El Salvador: Growing ‘green gold’ in Central America’s Dry Corridor
There’s little remarkable about a greenhouse growing chillis, cucumbers and tomatoes until you learn that it’s situated in the ‘Dry Corridor’—a vast stretch of Central America where drought linked to the El Niño climate phenomenon is pushing more and more people into food insecurity.
Farmers in countries such as El Salvador, Honduras and Guatemala are unable to grow and this makes accessing food difficult for millions of people.
In one of a number of projects supported by World Food Programme (WFP), three Salvadoran farmers have turned one of the driest strips of land in their community of Cacaopera, in the picturesque, mountain-rimmed department of Morazán, into a green haven.
Team leader Cristino, 65, Germán, 55, and Petronilo, 21, get up at 6 a.m. every day to work in “La Casa de Oro”—the house of gold, a greenhouse set up in 2018 that exploits the nutritious properties of ground pumice stones as a substitute for soil.
This form of soilless cultivation is an offshoot of hydroponics technology which facilitates intensive farming with minimal water.
Solar panels activate the drip-irrigation system of hundreds of buckets collecting water, into which fertilizer is fed—as well solving the huge problem of not having fertile land, this system reduces the chances of pest infestation, disease and exposure to heavy rains.
“The greenhouse is 500 square metres,” says Petronilo. “There are 14 rows of 76 lines ... I love working here.”
Cristino calls the vegetables they grow a “treasure”—the scheme enables farmers to work around the disastrous effects of climate change to produce food over the long term, earn an income and feed their loved ones.
“My family is happy for the work that I do, it is an honest job,” says Petrolino, pointing to the risks facing young men in a place where there are few jobs available. “They know you are not involved in bad things.”
He takes pride in the fresh produce the team take to market and sell: “Several people will benefit from our products, those who buy them, other families—it’s a chain that motivates, it’s a quality product.”
Cristino says that this work of cultivating and selling requires a magic ingredient—love!

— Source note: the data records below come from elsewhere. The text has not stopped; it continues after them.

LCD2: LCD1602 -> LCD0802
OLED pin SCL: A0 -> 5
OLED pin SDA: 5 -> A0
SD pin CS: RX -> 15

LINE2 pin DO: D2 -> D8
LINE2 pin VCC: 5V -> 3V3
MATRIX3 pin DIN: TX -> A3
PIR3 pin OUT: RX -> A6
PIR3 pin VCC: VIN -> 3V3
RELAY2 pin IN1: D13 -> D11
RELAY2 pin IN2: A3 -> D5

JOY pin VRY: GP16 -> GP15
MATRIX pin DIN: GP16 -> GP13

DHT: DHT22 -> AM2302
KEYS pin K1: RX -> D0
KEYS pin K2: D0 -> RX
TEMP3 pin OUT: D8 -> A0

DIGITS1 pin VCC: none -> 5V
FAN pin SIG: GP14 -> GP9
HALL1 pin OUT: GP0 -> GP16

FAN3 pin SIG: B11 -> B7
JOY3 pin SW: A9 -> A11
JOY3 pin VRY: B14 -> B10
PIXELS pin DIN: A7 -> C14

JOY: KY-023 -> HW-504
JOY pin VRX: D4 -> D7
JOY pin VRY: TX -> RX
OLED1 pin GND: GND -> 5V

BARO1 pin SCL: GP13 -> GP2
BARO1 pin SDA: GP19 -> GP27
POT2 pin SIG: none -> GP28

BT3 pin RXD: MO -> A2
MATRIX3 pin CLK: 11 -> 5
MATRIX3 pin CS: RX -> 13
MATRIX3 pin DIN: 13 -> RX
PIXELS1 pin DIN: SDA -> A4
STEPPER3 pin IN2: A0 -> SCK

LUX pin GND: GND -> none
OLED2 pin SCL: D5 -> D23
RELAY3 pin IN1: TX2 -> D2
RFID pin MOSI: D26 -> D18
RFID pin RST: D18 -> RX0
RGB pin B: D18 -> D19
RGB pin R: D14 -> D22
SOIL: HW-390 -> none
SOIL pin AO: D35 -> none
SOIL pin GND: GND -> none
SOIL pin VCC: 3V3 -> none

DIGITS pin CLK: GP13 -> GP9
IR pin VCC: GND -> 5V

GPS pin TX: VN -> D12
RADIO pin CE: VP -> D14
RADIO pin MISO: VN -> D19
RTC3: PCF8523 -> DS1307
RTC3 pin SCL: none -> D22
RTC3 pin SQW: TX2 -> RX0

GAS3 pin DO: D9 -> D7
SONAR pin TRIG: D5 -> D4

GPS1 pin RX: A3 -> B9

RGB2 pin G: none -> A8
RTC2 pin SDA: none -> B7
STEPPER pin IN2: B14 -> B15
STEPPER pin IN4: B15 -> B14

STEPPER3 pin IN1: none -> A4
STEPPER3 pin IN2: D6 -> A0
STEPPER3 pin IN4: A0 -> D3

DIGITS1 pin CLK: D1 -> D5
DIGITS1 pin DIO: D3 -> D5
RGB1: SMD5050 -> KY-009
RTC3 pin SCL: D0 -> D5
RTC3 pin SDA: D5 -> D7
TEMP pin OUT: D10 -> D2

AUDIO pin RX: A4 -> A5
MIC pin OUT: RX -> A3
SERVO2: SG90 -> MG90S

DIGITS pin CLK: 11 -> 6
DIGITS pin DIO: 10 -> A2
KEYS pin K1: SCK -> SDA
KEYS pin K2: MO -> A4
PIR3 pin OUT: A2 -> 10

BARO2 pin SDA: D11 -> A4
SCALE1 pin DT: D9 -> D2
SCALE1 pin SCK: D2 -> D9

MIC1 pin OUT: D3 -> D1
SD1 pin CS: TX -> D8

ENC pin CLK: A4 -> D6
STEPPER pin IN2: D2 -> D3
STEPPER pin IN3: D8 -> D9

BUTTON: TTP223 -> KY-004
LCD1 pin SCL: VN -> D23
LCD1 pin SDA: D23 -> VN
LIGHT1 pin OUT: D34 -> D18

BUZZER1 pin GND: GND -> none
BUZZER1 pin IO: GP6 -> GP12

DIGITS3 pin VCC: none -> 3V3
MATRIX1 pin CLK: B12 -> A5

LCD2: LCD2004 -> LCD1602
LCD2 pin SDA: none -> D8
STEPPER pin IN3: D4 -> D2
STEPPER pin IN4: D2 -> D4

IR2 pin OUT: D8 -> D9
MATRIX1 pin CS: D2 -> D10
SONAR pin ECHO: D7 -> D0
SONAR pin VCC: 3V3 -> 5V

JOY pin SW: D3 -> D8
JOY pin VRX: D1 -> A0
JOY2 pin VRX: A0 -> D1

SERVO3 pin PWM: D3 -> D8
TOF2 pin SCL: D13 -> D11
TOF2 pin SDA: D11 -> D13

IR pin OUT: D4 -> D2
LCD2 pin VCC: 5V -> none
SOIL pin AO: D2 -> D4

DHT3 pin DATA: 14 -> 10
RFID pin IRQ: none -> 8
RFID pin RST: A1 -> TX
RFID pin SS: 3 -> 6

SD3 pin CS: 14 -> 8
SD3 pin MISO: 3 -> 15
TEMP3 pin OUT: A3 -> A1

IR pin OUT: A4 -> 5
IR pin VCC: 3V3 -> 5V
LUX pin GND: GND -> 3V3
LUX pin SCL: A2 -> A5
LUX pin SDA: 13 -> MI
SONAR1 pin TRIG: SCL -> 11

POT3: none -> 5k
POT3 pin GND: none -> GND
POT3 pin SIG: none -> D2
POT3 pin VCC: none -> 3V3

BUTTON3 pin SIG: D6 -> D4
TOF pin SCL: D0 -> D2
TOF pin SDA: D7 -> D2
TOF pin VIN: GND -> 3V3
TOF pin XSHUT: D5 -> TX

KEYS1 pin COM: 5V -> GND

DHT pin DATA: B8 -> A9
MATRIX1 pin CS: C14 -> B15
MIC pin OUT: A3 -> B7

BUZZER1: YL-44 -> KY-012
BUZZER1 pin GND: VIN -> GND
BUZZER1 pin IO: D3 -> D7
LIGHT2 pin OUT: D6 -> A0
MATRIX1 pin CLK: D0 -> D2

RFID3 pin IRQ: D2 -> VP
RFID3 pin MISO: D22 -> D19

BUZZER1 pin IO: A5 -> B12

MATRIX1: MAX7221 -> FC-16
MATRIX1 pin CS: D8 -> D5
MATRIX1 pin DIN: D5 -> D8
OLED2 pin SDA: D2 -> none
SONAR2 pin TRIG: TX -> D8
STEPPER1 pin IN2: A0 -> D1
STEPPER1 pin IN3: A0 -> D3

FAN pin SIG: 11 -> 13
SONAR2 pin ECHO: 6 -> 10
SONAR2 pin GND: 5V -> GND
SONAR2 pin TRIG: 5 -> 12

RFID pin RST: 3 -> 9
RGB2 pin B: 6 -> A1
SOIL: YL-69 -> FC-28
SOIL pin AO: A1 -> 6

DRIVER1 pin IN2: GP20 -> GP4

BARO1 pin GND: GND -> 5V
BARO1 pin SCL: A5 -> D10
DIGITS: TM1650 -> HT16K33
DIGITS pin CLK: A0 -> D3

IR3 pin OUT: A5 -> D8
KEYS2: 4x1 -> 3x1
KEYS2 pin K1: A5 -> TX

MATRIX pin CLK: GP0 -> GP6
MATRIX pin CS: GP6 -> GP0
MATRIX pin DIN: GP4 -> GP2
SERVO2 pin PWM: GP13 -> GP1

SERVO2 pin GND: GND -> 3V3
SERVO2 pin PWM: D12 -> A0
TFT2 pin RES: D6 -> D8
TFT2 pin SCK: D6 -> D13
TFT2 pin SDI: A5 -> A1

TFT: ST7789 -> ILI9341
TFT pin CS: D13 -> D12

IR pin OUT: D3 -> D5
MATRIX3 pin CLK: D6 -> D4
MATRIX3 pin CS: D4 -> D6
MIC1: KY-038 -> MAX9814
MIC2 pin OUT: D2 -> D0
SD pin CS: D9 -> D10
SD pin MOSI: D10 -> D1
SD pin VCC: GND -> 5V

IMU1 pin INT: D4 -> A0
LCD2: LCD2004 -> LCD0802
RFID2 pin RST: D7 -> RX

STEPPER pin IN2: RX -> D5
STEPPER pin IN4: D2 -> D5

The project equips the men with the technical knowhow for this form of agriculture, renewable energies, fertigation (injecting fertilizers) and hydroponics while providing access to the market. From constructing the greenhouse to learning about facilitating varied diets, the “green gold” initiative has strengthened family ties and social smooth-runnings.
The team frequently donate part of their products to a community school supplying nutritious meals to children. During the COVID-19 pandemic, due to mobility restrictions imposed by the Government to prevent the spread of virus, the group marketed its products in the community at lower prices than those on the market.
WFP concluded its intervention at Cacaopera last April, but continues to provide tech support.
The success of the smallholder farmers shows how building self-reliance and access to markets can change lives.
In a mark of his passion for the project, Cristino says: “I want to be buried in the greenhouse and maybe some young man in my family will be able to buy a vehicle to drive the chilli peppers and cucumbers ... that is my dream.”
Last year, WFP provided emergency food assistance to 150,000 people in El Salvador, a country of 6 million people, whose lives were ravaged by tropical storm Amanda, which arrived in June killing 30 people, compounding the challenges posed by COVID-19.
Donors supporting the highlighted initiative include the Italian Agency for Development Cooperation and the Korea International Cooperation Agency.